### RECORDS PROVIDED
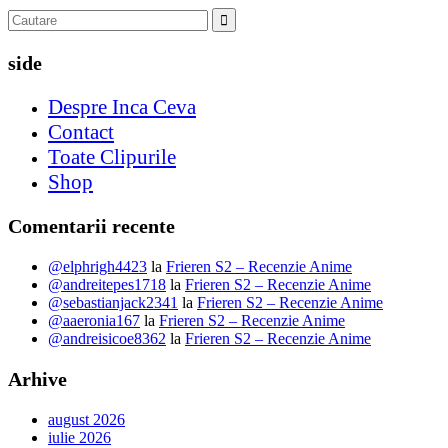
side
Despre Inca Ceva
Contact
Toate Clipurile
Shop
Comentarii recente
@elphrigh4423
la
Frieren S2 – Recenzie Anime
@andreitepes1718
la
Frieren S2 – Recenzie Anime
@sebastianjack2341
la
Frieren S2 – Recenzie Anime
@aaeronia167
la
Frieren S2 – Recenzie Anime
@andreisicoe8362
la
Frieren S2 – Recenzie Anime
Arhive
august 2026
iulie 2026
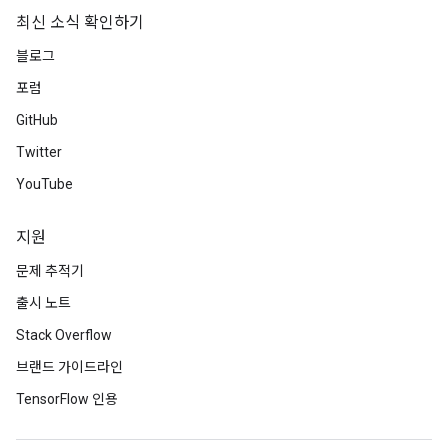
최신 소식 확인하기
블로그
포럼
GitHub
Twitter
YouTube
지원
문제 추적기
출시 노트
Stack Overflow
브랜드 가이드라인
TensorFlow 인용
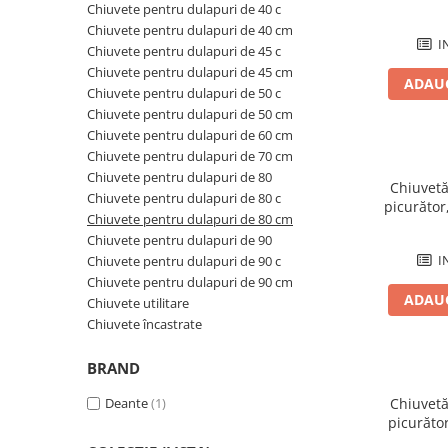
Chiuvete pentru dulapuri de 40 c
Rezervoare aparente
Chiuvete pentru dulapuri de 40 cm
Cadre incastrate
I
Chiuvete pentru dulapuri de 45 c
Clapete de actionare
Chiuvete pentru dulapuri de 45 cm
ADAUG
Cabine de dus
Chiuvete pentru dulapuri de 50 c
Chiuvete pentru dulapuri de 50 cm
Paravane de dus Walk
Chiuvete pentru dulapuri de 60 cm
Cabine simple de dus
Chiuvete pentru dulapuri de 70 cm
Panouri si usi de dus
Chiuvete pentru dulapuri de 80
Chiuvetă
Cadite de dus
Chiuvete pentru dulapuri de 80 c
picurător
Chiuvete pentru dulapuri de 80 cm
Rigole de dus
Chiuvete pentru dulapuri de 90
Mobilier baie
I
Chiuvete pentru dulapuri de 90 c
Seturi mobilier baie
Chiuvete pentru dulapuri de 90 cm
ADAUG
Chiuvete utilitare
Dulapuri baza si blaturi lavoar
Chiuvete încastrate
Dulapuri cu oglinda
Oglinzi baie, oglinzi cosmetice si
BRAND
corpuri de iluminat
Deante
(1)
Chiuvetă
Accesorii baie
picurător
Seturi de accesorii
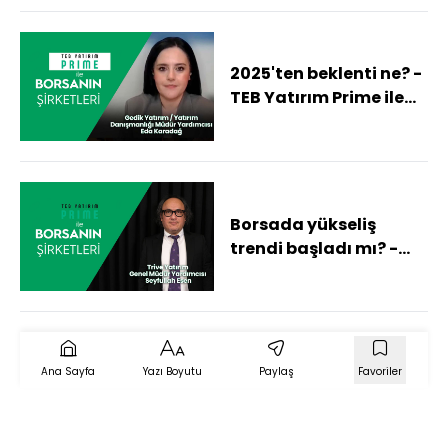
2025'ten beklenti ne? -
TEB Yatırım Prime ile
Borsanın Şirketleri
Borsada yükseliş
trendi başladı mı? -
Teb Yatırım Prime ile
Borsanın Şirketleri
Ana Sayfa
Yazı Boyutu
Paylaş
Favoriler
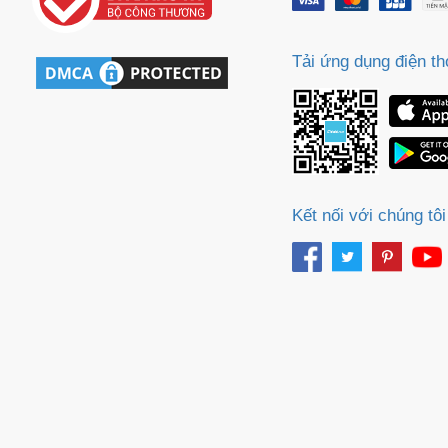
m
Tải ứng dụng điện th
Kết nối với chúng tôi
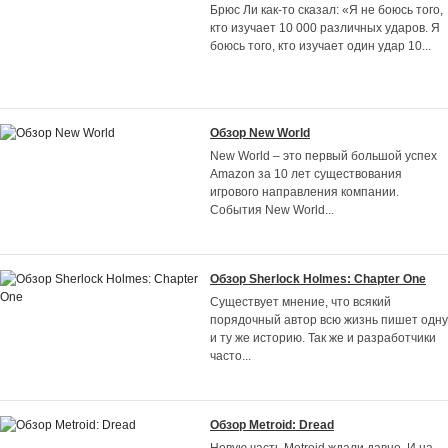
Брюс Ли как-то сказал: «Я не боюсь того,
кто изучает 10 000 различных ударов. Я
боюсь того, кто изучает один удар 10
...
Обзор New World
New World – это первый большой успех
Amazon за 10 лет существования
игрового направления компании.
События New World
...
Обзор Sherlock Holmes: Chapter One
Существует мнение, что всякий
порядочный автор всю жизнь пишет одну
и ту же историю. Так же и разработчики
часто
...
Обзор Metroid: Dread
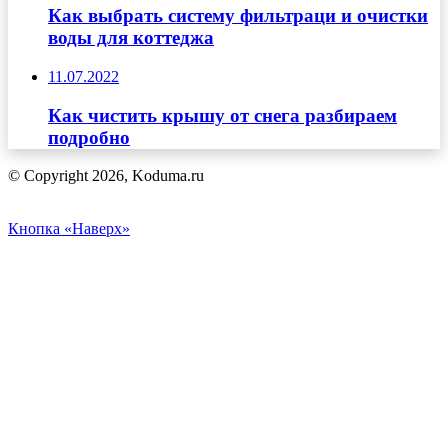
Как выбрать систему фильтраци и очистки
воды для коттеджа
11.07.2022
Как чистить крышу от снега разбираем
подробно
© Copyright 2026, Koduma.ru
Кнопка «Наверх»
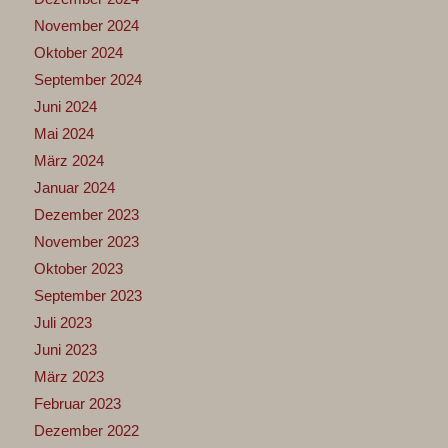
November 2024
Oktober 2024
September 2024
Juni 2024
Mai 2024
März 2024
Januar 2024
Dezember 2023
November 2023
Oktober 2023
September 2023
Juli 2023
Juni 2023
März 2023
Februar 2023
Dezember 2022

* * *

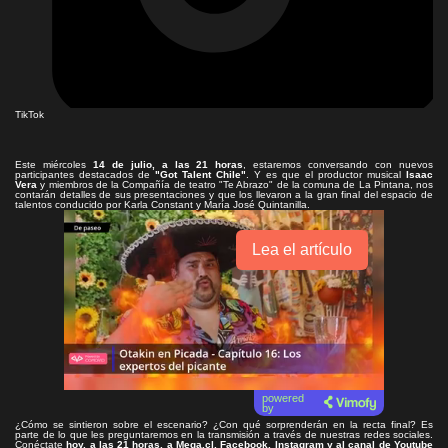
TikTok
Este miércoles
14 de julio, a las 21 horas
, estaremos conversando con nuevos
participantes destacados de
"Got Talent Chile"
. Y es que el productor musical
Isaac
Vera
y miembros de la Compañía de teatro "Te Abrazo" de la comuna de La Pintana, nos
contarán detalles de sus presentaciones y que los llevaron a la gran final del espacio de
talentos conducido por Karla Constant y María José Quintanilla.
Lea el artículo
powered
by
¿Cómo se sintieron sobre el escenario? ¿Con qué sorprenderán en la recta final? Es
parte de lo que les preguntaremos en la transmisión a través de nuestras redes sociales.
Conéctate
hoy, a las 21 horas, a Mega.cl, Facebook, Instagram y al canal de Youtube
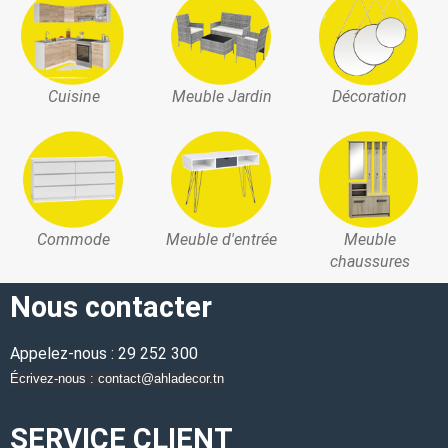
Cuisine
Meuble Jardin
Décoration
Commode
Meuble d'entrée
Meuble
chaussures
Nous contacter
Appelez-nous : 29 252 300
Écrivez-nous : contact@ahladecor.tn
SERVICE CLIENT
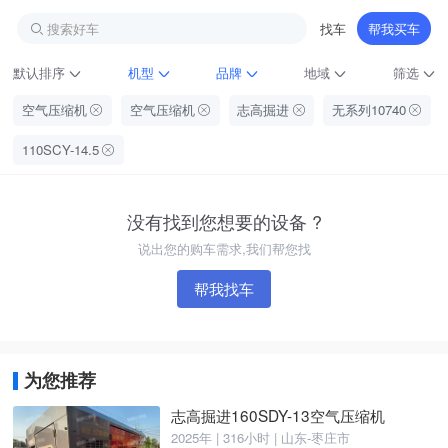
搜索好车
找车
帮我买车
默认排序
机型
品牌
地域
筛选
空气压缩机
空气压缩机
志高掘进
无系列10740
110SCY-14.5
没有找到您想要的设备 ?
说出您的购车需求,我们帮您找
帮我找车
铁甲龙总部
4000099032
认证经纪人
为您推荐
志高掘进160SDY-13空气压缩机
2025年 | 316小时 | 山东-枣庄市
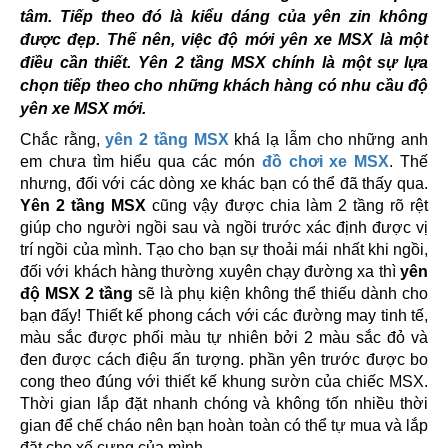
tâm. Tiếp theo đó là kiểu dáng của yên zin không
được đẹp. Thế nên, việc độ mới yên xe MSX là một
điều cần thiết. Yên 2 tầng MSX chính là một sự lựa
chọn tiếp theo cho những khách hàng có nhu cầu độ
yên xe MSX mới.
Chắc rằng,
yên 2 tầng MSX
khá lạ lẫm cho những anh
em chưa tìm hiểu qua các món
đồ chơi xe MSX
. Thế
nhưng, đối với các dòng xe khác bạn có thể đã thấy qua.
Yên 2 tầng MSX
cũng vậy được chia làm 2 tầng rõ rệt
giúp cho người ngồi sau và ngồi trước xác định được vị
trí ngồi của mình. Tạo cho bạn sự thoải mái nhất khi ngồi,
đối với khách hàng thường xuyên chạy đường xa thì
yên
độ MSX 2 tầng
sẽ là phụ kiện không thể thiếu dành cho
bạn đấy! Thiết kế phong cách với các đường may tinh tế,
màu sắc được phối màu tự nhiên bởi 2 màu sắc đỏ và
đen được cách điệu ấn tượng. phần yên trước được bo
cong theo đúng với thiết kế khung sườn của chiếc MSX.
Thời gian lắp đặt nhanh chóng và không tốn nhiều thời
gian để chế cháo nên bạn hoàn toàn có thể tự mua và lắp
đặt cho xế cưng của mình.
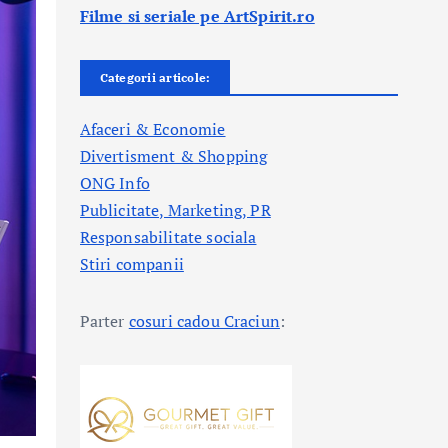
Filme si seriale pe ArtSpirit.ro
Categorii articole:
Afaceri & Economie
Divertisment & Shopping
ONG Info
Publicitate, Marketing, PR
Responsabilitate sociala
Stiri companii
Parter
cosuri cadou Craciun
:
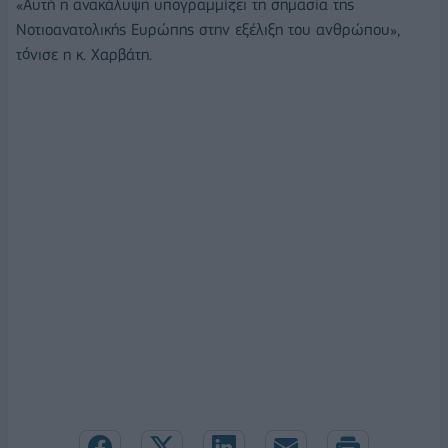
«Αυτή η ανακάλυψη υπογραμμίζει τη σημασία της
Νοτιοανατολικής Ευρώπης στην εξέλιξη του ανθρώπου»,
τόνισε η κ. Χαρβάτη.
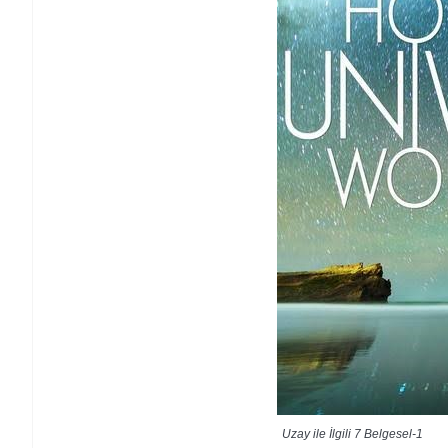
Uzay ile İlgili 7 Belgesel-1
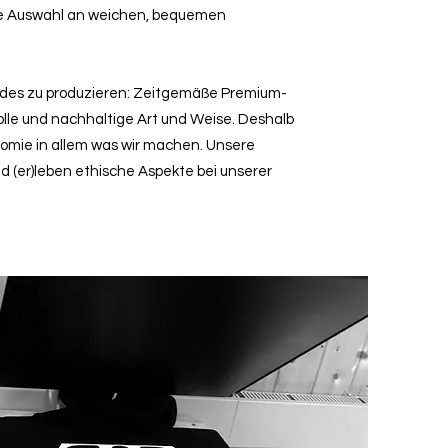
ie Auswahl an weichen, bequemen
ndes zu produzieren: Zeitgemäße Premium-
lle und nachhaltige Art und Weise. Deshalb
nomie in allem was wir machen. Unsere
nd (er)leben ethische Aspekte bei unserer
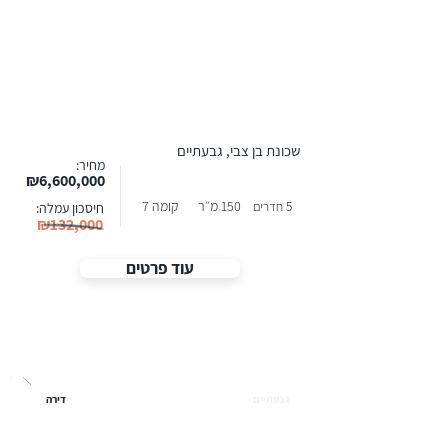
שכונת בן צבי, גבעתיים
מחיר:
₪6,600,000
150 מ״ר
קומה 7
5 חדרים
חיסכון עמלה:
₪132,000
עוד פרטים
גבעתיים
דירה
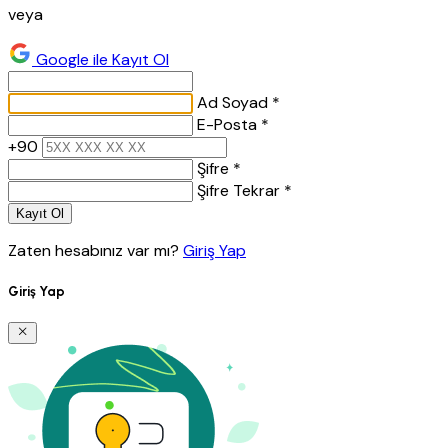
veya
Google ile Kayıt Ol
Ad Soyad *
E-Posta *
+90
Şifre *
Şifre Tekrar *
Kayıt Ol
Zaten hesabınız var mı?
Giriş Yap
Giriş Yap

--

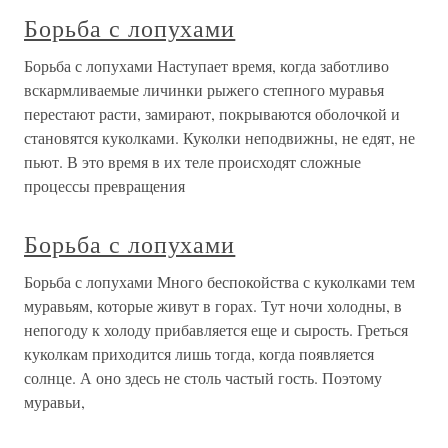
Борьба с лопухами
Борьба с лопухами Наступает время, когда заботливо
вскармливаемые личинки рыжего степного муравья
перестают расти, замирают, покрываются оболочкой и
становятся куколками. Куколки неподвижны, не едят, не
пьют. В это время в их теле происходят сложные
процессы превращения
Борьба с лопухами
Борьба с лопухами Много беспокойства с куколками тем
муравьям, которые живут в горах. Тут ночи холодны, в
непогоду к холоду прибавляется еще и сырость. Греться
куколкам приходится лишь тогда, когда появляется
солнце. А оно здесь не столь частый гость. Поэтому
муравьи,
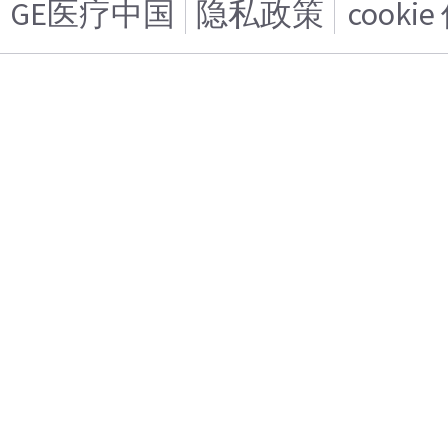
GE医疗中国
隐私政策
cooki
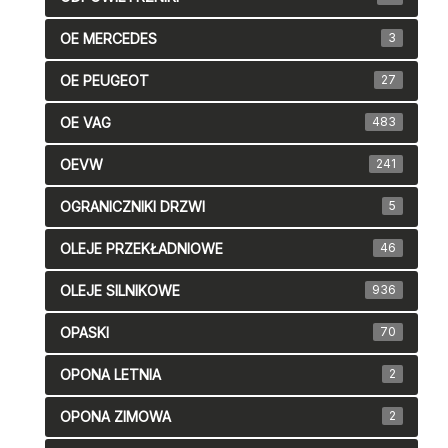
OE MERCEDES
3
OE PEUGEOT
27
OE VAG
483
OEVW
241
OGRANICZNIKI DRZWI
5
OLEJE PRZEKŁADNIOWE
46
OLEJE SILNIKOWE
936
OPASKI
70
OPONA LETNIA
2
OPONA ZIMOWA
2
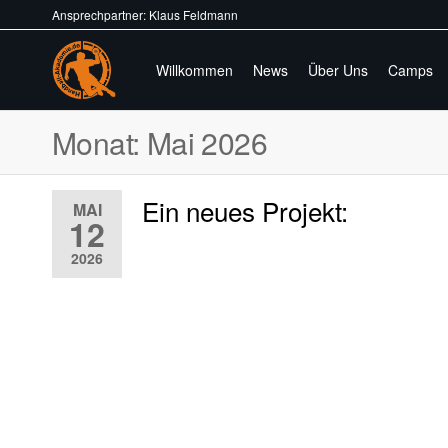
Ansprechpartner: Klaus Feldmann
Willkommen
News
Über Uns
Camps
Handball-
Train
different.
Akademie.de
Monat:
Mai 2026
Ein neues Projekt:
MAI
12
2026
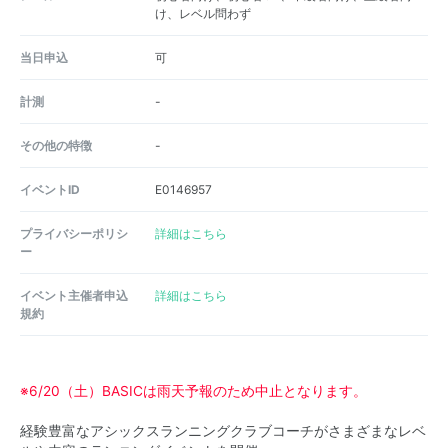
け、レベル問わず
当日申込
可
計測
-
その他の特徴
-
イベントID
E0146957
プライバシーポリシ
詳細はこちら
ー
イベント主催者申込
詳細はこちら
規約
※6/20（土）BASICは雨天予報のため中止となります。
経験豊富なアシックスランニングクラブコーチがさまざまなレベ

### WHAT THE TASK ASKS
The reply should consist solely of the number of lines in the records that include "ngồi".

### YOUR RESPONSE
2